**Required action**. In this exercise, reproduce the whole listing exactly.

**Records**.

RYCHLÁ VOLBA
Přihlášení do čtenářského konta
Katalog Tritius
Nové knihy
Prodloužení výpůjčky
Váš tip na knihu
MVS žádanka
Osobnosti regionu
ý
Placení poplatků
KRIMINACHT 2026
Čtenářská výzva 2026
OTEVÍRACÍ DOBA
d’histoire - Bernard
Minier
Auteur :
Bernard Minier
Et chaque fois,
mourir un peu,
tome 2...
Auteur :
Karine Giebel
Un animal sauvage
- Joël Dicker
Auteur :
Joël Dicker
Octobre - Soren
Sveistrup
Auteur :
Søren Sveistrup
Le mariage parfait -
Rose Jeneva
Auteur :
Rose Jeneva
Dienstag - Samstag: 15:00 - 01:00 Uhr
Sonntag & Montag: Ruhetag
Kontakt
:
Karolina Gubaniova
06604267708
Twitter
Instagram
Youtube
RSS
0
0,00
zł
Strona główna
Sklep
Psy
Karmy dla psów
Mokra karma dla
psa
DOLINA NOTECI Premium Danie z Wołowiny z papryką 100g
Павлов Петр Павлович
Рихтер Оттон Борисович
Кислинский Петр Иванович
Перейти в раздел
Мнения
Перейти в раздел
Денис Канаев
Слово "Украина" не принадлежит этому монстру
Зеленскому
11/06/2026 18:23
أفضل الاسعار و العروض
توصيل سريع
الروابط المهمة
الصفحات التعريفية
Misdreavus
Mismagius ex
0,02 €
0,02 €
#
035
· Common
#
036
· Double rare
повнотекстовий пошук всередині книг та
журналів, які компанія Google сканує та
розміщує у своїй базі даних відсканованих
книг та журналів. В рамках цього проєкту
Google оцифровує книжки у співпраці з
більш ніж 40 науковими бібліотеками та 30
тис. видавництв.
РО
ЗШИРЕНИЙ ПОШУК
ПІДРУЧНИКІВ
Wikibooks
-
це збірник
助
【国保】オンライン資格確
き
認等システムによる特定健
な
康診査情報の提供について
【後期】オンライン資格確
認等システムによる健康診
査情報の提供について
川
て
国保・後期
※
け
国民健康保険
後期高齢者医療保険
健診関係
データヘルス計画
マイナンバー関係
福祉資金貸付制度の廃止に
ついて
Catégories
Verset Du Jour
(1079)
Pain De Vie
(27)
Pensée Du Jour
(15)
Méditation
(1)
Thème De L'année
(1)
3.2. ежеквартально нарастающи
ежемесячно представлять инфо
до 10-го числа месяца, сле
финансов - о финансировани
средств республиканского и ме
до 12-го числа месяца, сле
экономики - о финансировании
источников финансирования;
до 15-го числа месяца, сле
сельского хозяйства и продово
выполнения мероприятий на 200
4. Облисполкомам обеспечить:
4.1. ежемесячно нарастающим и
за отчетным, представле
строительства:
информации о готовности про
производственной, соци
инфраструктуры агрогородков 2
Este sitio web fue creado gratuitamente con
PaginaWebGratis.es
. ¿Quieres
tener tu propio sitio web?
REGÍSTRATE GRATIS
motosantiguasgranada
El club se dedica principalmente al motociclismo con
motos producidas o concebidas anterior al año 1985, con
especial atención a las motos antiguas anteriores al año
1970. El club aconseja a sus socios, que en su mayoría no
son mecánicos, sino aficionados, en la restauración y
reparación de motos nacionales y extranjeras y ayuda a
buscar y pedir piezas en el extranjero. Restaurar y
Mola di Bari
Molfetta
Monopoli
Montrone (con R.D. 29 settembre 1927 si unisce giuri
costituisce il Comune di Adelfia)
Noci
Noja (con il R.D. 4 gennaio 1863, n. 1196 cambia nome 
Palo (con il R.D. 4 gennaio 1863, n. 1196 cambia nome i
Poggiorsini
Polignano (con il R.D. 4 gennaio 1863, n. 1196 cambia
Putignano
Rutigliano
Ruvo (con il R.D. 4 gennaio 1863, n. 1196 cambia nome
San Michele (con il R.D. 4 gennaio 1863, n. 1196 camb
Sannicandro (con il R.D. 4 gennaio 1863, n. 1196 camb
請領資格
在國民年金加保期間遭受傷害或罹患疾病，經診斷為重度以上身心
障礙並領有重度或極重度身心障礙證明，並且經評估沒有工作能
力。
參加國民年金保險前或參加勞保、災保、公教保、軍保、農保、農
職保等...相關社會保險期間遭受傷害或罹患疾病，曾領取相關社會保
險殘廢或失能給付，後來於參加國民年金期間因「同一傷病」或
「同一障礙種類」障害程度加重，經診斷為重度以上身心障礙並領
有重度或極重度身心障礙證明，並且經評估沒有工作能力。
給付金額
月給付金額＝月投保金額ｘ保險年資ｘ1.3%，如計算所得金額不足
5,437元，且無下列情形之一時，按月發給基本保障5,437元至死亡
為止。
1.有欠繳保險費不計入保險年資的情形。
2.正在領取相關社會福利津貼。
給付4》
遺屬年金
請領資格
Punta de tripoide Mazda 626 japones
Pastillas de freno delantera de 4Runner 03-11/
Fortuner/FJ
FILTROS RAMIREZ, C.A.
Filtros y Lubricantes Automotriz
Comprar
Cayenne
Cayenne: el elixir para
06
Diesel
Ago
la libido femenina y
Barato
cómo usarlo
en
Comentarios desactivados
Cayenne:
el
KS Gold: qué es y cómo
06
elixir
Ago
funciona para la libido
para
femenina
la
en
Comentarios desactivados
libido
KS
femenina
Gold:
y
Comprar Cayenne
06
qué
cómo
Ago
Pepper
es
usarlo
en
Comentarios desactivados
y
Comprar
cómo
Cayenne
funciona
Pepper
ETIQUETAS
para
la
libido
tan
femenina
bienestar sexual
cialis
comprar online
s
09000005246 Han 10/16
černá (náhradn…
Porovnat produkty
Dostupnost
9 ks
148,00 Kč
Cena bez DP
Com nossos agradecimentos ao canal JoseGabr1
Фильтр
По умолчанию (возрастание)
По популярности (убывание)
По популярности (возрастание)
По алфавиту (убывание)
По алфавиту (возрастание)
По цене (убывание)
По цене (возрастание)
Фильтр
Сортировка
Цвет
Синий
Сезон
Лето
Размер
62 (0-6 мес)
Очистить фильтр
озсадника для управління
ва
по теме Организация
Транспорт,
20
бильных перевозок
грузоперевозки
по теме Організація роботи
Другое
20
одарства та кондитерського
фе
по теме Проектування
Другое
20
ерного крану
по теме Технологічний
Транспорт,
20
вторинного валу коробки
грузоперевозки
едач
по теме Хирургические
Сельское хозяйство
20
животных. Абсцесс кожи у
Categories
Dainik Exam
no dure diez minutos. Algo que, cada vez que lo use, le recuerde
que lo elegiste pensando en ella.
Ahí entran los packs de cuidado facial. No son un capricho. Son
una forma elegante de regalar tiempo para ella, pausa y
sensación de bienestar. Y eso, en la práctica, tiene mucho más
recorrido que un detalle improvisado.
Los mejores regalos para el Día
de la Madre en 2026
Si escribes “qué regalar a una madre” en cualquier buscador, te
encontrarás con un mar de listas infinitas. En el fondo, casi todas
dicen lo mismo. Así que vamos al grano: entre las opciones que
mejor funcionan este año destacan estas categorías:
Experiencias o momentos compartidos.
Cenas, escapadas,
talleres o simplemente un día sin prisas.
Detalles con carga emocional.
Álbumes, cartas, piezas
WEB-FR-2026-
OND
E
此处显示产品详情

**Worked solution**.
RYCHLÁ VOLBA
Přihlášení do čtenářského konta
Katalog Tritius
Nové knihy
Prodloužení výpůjčky
Váš tip na knihu
MVS žádanka
Osobnosti regionu
ý
Placení poplatků
KRIMINACHT 2026
Čtenářská výzva 2026
OTEVÍRACÍ DOBA
d’histoire - Bernard
Minier
Auteur :
Bernard Minier
Et chaque fois,
mourir un peu,
tome 2...
Auteur :
Karine Giebel
Un animal sauvage
- Joël Dicker
Auteur :
Joël Dicker
Octobre - Soren
Sveistrup
Auteur :
Søren Sveistrup
Le mariage parfait -
Rose Jeneva
Auteur :
Rose Jeneva
Dienstag - Samstag: 15:00 - 01:00 Uhr
Sonntag & Montag: Ruhetag
Kontakt
:
Karolina Gubaniova
06604267708
Twitter
Instagram
Youtube
RSS
0
0,00
zł
Strona główna
Sklep
Psy
Karmy dla psów
Mokra karma dla
psa
DOLINA NOTECI Premium Danie z Wołowiny z papryką 100g
Павлов Петр Павлович
Рихтер Оттон Борисович
Кислинский Петр Иванович
Перейти в раздел
Мнения
Перейти в раздел
Денис Канаев
Слово "Украина" не принадлежит этому монстру
Зеленскому
11/06/2026 18:23
أفضل الاسعار و العروض
توصيل سريع
الروابط المهمة
الصفحات التعريفية
Misdreavus
Mismagius ex
0,02 €
0,02 €
#
035
· Common
#
036
· Double rare
повнотекстовий пошук всередині книг та
журналів, які компанія Google сканує та
розміщує у своїй базі даних відсканованих
книг та журналів. В рамках цього проєкту
Google оцифровує книжки у співпраці з
більш ніж 40 науковими бібліотеками та 30
тис. видавництв.
РО
ЗШИРЕНИЙ ПОШУК
ПІДРУЧНИКІВ
Wikibooks
-
це збірник
助
【国保】オンライン資格確
き
認等システムによる特定健
な
康診査情報の提供について
【後期】オンライン資格確
認等システムによる健康診
査情報の提供について
川
て
国保・後期
※
け
国民健康保険
後期高齢者医療保険
健診関係
データヘルス計画
マイナンバー関係
福祉資金貸付制度の廃止に
ついて
Catégories
Verset Du Jour
(1079)
Pain De Vie
(27)
Pensée Du Jour
(15)
Méditation
(1)
Thème De L'année
(1)
3.2. ежеквартально нарастающи
ежемесячно представлять инфо
до 10-го числа месяца, сле
финансов - о финансировани
средств республиканского и ме
до 12-го числа месяца, сле
экономики - о финансировании
источников финансирования;
до 15-го числа месяца, сле
сельского хозяйства и продово
выполнения мероприятий на 200
4. Облисполкомам обеспечить:
4.1. ежемесячно нарастающим и
за отчетным, представле
строительства:
информации о готовности про
производственной, соци
инфраструктуры агрогородков 2
Este sitio web fue creado gratuitamente con
PaginaWebGratis.es
. ¿Quieres
tener tu propio sitio web?
REGÍSTRATE GRATIS
motosantiguasgranada
El club se dedica principalmente al motociclismo con
motos producidas o concebidas anterior al año 1985, con
especial atención a las motos antiguas anteriores al año
1970. El club aconseja a sus socios, que en su mayoría no
son mecánicos, sino aficionados, en la restauración y
reparación de motos nacionales y extranjeras y ayuda a
buscar y pedir piezas en el extranjero. Restaurar y
Mola di Bari
Molfetta
Monopoli
Montrone (con R.D. 29 settembre 1927 si unisce giuri
costituisce il Comune di Adelfia)
Noci
Noja (con il R.D. 4 gennaio 1863, n. 1196 cambia nome 
Palo (con il R.D. 4 gennaio 1863, n. 1196 cambia nome i
Poggiorsini
Polignano (con il R.D. 4 gennaio 1863, n. 1196 cambia
Putignano
Rutigliano
Ruvo (con il R.D. 4 gennaio 1863, n. 1196 cambia nome
San Michele (con il R.D. 4 gennaio 1863, n. 1196 camb
Sannicandro (con il R.D. 4 gennaio 1863, n. 1196 camb
請領資格
在國民年金加保期間遭受傷害或罹患疾病，經診斷為重度以上身心
障礙並領有重度或極重度身心障礙證明，並且經評估沒有工作能
力。
參加國民年金保險前或參加勞保、災保、公教保、軍保、農保、農
職保等...相關社會保險期間遭受傷害或罹患疾病，曾領取相關社會保
險殘廢或失能給付，後來於參加國民年金期間因「同一傷病」或
「同一障礙種類」障害程度加重，經診斷為重度以上身心障礙並領
有重度或極重度身心障礙證明，並且經評估沒有工作能力。
給付金額
月給付金額＝月投保金額ｘ保險年資ｘ1.3%，如計算所得金額不足
5,437元，且無下列情形之一時，按月發給基本保障5,437元至死亡
為止。
1.有欠繳保險費不計入保險年資的情形。
2.正在領取相關社會福利津貼。
給付4》
遺屬年金
請領資格
Punta de tripoide Mazda 626 japones
Pastillas de freno delantera de 4Runner 03-11/
Fortuner/FJ
FILTROS RAMIREZ, C.A.
Filtros y Lubricantes Automotriz
Comprar
Cayenne
Cayenne: el elixir para
06
Diesel
Ago
la libido femenina y
Barato
cómo usarlo
en
Comentarios desactivados
Cayenne:
el
KS Gold: qué es y cómo
06
elixir
Ago
funciona para la libido
para
femenina
la
en
Comentarios desactivados
libido
KS
femenina
Gold:
y
Comprar Cayenne
06
qué
cómo
Ago
Pepper
es
usarlo
en
Comentarios desactivados
y
Comprar
cómo
Cayenne
funciona
Pepper
ETIQUETAS
para
la
libido
tan
femenina
bienestar sexual
cialis
comprar online
s
09000005246 Han 10/16
černá (náhradn…
Porovnat produkty
Dostupnost
9 ks
148,00 Kč
Cena bez DP
Com nossos agradecimentos ao canal JoseGabr1
Фильтр
По умолчанию (возрастание)
По популярности (убывание)
По популярности (возрастание)
По алфавиту (убывание)
По алфавиту (возрастание)
По цене (убывание)
По цене (возрастание)
Фильтр
Сортировка
Цвет
Синий
Сезон
Лето
Размер
62 (0-6 мес)
Очистить фильтр
озсадника для управління
ва
по теме Организация
Транспорт,
20
бильных перевозок
грузоперевозки
по теме Організація роботи
Другое
20
одарства та кондитерського
фе
по теме Проектування
Другое
20
ерного крану
по теме Технологічний
Транспорт,
20
вторинного валу коробки
грузоперевозки
едач
по теме Хирургические
Сельское хозяйство
20
животных. Абсцесс кожи у
Categories
Dainik Exam
no dure diez minutos. Algo que, cada vez que lo use, le recuerde
que lo elegiste pensando en ella.
Ahí entran los packs de cuidado facial. No son un capricho. Son
una forma elegante de regalar tiempo para ella, pausa y
sensación de bienestar. Y eso, en la práctica, tiene mucho más
recorrido que un detalle improvisado.
Los mejores regalos para el Día
de la Madre en 2026
Si escribes “qué regalar a una madre” en cualquier buscador, te
encontrarás con un mar de listas infinitas. En el fondo, casi todas
dicen lo mismo. Así que vamos al grano: entre las opciones que
mejor funcionan este año destacan estas categorías:
Experiencias o momentos compartidos.
Cenas, escapadas,
talleres o simplemente un día sin prisas.
Detalles con carga emocional.
Álbumes, cartas, piezas
WEB-FR-2026-
OND
E
此处显示产品详情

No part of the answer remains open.